Abstract 2046: Human Cardiac Stem Cells are Involved in Pathological Processes
It has been proposed the use of resident stem cells (SCs) for the repair of cardiac injuries. However, several in vivo studies suggested a possible involvement of human cardiac SCs in ageing and disease states, such as heart failure. Therefore, the purpose of our study was to verify whether the population of pluripotent mesenchymal stem cells(PMSC), that we have recently identified as resident in the human heart, changes its properties in pathological states.
Methods and Results Small cells (<30mcm) were isolated from left atria of explanted human hearts affected by ischemic cardiomyopathy (Recipient Heart, RH, n=8), and from fragments of donor derived atrial tissue (Donor Heart, DH, n=7).
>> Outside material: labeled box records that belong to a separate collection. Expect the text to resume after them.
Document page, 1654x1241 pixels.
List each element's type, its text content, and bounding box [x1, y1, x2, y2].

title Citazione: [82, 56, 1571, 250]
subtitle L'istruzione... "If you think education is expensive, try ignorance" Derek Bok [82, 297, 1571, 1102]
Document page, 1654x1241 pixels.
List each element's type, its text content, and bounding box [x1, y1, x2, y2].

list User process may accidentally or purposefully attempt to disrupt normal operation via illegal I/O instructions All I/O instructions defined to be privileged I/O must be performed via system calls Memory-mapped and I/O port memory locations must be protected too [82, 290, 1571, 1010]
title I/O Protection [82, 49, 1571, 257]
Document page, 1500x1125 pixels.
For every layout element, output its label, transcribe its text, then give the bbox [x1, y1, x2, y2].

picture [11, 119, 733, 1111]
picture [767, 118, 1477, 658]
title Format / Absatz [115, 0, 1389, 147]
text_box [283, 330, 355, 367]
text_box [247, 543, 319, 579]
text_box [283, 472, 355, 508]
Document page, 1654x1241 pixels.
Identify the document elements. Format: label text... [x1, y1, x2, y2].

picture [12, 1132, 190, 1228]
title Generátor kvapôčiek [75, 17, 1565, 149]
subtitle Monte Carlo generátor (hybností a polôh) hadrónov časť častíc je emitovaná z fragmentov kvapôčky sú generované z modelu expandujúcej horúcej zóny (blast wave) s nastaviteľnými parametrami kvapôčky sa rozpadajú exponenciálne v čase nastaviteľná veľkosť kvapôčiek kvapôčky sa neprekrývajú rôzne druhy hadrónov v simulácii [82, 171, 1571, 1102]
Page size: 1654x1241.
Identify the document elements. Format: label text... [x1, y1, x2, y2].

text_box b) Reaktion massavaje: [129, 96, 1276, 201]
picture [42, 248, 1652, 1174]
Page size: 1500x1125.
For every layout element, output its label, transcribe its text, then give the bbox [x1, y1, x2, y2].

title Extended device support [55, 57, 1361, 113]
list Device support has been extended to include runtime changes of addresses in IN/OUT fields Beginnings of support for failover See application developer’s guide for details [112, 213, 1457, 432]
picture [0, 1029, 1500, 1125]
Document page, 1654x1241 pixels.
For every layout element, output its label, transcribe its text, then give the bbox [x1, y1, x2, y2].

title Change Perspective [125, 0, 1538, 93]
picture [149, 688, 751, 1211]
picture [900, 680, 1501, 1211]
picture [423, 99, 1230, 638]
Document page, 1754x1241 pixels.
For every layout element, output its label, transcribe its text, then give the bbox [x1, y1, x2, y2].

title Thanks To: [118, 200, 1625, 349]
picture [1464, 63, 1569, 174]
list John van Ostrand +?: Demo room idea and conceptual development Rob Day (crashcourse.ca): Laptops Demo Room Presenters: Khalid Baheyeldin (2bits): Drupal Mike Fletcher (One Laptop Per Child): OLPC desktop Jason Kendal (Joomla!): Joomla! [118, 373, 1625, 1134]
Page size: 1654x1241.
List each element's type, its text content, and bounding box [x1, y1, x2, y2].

Cells were grown in a medium selective for multipotent cells. Cell lines were obtained from every isolated adult human atrium, but the cloning efficiency was significantly higher in DH with respect to RH (p<0.001). RH and DH cells shared a similar mesenchymal immunophenotype (CD45-/CD34-/CD38-/CD117-/CD133-/HLA-DR-/CD29lo/KDRlo/CD90hi/CD13hi/CD49ahi/CD49bhi) (n=15), and expressed, at protein level, the pluripotent state-specific transcription factors OCT-4 and Nanog. As evaluated by FACS and RT-PCR, only a small fraction of PMSCs (<10%) continue to express the cardiac-specific transcription factors GATA-4, Nkx2.5 and Myocardin. Moreover, when exposed to appropriate differentiation inducing conditions RH and DH PMSCs (n=5), were able to differentiate along an adipogenic, osteogenic, endothelial, myogenic, epithelial and neurogenic fate, as confirmed by immunofluorescence and RT-PCR analyses. Importantly, when cloned at a single cell level, cardiac derived cells retained all these characteristics. Although RH- and DH- derived cell lines possessed telomerase activity (n=15), the average telomeric length, as evaluated by FLOW-FISH, was significantly higher in DH. In conclusion: Cells with a wide differentiation potential can be isolated and grown from atria of DHs and RHs. Although these cells share many important SC features (immunophenotype, pluripotency, clonogenicity, telomerase activity), they differ in terms of telomeric length and growth kinetics, suggesting that pathological processes can impair the resident cardiac SC reservoir.